Trying posting your question here ----> http://forums.vwvortex.com/zeroforum?id=34
You'll probbaly have better success being that that is the forum pertaining to your car. This forum is for the 12v VR motors. You need to be in the regular 2.8L V6 forum. http://****************.com/smile/emthup.gif


----------



## spitpilot (Feb 14, 2000)

*Re: A6 thermostat replacement?? (cgeromi)*

A long time! Seriously, you have to move front of car into "working positon"..then pull the timing belt...so it makes sense to do TB job along with t stat..which is why I paid extra to have my T stat changed when the waterpump/timing belt tensioner failed and were replaced under power train warranty!








I think the std labor estimate for TB job is 6 hours.....t stat is just two bolts so won't add anything to that estimate... http://****************.com/smile/emthup.gif


----------



## vw leben (May 17, 2008)

*Re: A6 thermostat replacement?? (A2RHINO)*

don't do it unless you have the cam timing tool, there is no keyway on the cams. Leave it for a shop, its a big job. make shure the W/P is done at the same time too.


----------



## spitpilot (Feb 14, 2000)

*Re: A6 thermostat replacement?? (vw leben)*


_Quote, originally posted by *vw leben* »_don't do it unless you have the cam timing tool, there is no keyway on the cams. Leave it for a shop, its a big job. make shure the W/P is done at the same time too.

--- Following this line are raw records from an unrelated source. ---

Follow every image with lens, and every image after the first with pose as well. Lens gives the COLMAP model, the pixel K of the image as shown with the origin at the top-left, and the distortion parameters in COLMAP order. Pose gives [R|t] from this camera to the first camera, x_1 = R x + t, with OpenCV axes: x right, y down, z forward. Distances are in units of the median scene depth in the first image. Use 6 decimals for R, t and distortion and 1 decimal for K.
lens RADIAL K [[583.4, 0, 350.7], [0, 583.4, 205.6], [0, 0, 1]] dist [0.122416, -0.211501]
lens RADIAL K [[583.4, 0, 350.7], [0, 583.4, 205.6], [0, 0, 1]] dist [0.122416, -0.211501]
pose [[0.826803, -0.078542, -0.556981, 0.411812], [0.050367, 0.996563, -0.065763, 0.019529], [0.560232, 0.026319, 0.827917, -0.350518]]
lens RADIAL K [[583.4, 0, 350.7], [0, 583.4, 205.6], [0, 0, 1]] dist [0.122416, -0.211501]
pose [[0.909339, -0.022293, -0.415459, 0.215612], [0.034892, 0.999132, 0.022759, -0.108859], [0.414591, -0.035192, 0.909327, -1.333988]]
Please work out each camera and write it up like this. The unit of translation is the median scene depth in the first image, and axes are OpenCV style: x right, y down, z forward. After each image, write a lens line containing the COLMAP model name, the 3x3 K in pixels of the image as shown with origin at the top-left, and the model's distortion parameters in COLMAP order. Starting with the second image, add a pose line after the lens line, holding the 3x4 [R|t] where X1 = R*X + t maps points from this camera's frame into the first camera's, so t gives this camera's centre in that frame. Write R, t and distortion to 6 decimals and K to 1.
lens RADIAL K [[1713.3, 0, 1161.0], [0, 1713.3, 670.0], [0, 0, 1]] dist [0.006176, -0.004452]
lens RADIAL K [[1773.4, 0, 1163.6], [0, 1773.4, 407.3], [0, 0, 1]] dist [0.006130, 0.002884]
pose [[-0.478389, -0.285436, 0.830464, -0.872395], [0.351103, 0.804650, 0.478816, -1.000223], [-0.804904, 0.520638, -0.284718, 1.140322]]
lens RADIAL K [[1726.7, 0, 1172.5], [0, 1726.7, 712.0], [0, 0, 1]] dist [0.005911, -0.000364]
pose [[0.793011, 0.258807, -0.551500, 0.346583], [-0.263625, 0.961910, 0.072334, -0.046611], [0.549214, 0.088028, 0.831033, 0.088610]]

X2...If I had to do this I'd do complete TB/waterpump job while I was at it..and get my parts and rent the complete TB job tool kit from Blauparts! They only charge like $35 or so to rent all the special tools needed to do TB job correctly..and you sure don't wanna screw up the timing with 30 valves to bend!


----------



## audiA41998 (Jul 12, 2008)

*Re: A6 thermostat replacement?? (spitpilot)*

I agree last summer i had to change the thermostat and since i had taken the whole front off i decide to replace the timing belt and water pump the whole job took about a day and a half without working on it all the time. But you do need the TB tool. And I also replaced the TB tensioner.


----------



## spitpilot (Feb 14, 2000)

*Re: A6 thermostat replacement?? (audiA41998)*



audiA41998 But you do need the TB tool. And I also replaced the TB tensioner.[/QUOTE said:


> And I hope the tensioner and idler pulleys as well...you just don't wanna take a chance with any of these parts...change 'em all..if any one siezes up you're in "Deep Brown", cause it will break the TB and trash your heads!


----------



## volumeB5 (Apr 3, 2008)

*Re: A6 thermostat replacement?? (spitpilot)*

I just replaced my thermostat in my 96 2.8 a4 a day ago... its kinda a pain in the ass but you can do it with the timing belt on, just slip the timing belt forward about a half inch on the right side of the motor (passenger side) and that should give you a little more room to work with... one other thing... you dont have to take the front of your car off, just the serpentine belt, to get to the timing covers. You'll have minimal room to get in there, and its not fun. but it can be done


----------